Выбрать главу

Рожденная нежеланной, обреченная быть нелюбимой, Мона с первым глотком воздуха впустила в себя спасительную жестокость мира и тут же… улыбнулась. Это-то и спасло её. Роды принимала старая акушерка, равнодушная к детям, роженицам и чужой боли, отчасти справедливо считавшая, что нечего выпускать в мир новых убогих да несчастных — а какие еще могли родиться в косом, силикатного кирпича здании, выходившим окнами на отвалы пустой породы, до того унылые, что даже бурьян брезговал расти на них. На счастье Моны, на роды заглянул интерн, сосланный сюда из Москвы за излишнее любопытство к тонким, папиросной бумаги, книжкам. Илья Гигель, который эмигрирует в 90-е в Израиль и станет там основоположником новых методов родовспоможения, наклонился над девочкой, которую держала на руках акушерка, и поразился — смотрите, она улыбается! Лучше бы кричала, сказала мрачно акушерка, и будущая Мона — не крикнула, нет, а будто мяукнула громко. Странная девочка, опять сказал интерн — на Маугли похожа. И тут новорожденная стала задыхаться и синеть, и акушерка всем видом показала — ну, не судьба, а Илья вдруг вспомнил весь курс неотложной перинатальной помощи, и все следующие дни и ночи не выходил из отделения, совершив буквально чудо — вытащив Мону — с того света на этот. Маша лежала в тесной обшарпанной палате среди самого разного женского люда — от порядочных домохозяек, получавших авоськи с апельсинами и бульон в банках до юных девчонок, получивших свой первый опыт любви с прыщавыми одноклассниками, а то и того хуже — с «химиками», селившимися в бараках неподалеку.

Провалялась Маша с девочкой, которую назвала Нонной в честь Мордюковой, больше трех месяцев, потому как ожоги ее оказались сильнее, чем она ощутила в первые минуты, и болезни начали цепляться к ней одна за другой, составляя непрерывную цепочку.

Когда Машу выписали, и вручили ей кулек в казенном конверте, перевязанный не положенными розовыми, а и вовсе алыми лентами — других не было, она шагнула через порог в город, где ни её, ни Нонну — никто не ждал.

В управлении железных дорог Марию Куницкую выслушали, справками пошелестели, приняли бюллетень к оплате и назначили послеродовой отпуск. Завкадрами, мужик из отставников, хамоватый и грубый, к матерям относился с неожиданным участием, особенно — к одиночкам.

— Эх, безотцовщина горькая, подумал он про себя, — а вслух сказал, — куды ж тебя теперь?

— А верните меня проводницей, — взмолилась Маша, нам с дочкой и жить негде, на вокзале разве что — ночевать…

— Да какие проводницы, Куницкая, ты б хоть о ребенке подумала, куда ж пеленки-распашонки?

— Эх, давай хоть в почтовый тебя определю, там служебка есть, хоть как зиму в тепле проездишь, только мешки тяжелые — справишься?

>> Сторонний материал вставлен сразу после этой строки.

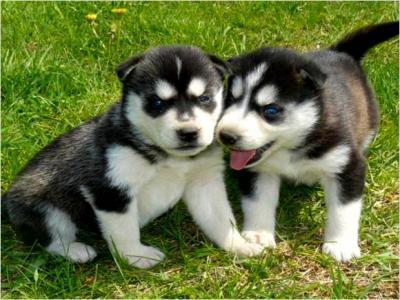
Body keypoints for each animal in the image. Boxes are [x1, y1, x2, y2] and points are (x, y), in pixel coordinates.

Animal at [4, 45, 266, 268]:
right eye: (157, 103)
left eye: (204, 98)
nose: (188, 133)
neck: (169, 157)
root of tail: (5, 200)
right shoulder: (111, 189)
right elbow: (125, 231)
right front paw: (136, 256)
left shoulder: (205, 182)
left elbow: (221, 219)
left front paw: (238, 245)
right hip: (45, 207)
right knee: (49, 237)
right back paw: (75, 250)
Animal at [217, 22, 398, 262]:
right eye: (231, 99)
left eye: (271, 110)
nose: (226, 136)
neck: (292, 147)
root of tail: (340, 52)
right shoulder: (259, 170)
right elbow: (258, 202)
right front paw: (258, 235)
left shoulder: (347, 164)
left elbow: (344, 209)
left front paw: (340, 244)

— Ой, да конечно, конечно, — Маша чуть не целовать была его готова, я в лучшем виде! Будьте уверены!

— Только, — кадровик свел брови в линию, — гляди, насчет пьянства и распутства — забудь. Сама знаешь, нам, кадрам, известно всё!

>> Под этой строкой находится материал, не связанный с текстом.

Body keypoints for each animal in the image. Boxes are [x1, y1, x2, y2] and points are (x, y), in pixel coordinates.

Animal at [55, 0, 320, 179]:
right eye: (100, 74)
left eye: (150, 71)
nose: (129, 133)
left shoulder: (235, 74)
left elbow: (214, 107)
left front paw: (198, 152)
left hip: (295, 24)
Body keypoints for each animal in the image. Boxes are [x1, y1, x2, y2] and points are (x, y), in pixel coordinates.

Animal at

Не залило стыдом щеки — а чего стыдиться, Маша вид виноватый все-таки сделала — чего такого? Все пьют, и как отказать — если пристают? Повела плечами, получила помощь от профкома, даже пеленок и детской одежонки ей собрали, — и стала в почтовом ездить, сопровождать.

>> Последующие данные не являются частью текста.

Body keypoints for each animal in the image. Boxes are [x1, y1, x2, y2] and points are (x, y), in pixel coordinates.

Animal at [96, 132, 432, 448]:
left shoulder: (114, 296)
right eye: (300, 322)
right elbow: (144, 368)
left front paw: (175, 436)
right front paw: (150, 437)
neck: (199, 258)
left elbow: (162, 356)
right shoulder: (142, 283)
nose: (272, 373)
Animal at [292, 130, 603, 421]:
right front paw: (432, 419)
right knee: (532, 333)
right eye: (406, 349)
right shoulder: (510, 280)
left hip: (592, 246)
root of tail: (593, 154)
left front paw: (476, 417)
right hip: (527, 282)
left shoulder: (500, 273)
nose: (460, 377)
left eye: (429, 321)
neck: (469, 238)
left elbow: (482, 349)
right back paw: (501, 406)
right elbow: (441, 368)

Нонна так если что и помнит из младенчества, так это вечный перестук, гудки маневровых, ураган и грохот товарняка, идущего по встречному пути, стылый тамбур да мешки брезентовые с сургучными блямбами. До двух лет не было у нее других игрушек, кроме свистка да грязного желтого полотнища флажка. На Нонну, впрочем, поглазеть ходил весь состав. Она сидела на вагонной койке, как принцесса, с поразительным достоинством, смуглая, с не младенчески узким лицом и высокими скулами, и — улыбалась. Тихонько так, будто что-то внутри себя — видела. Она и не плакала совсем, только подскуливала, как зверек, когда что болело или было голодно — хотя молока у Машки Куницкой было аж на троих.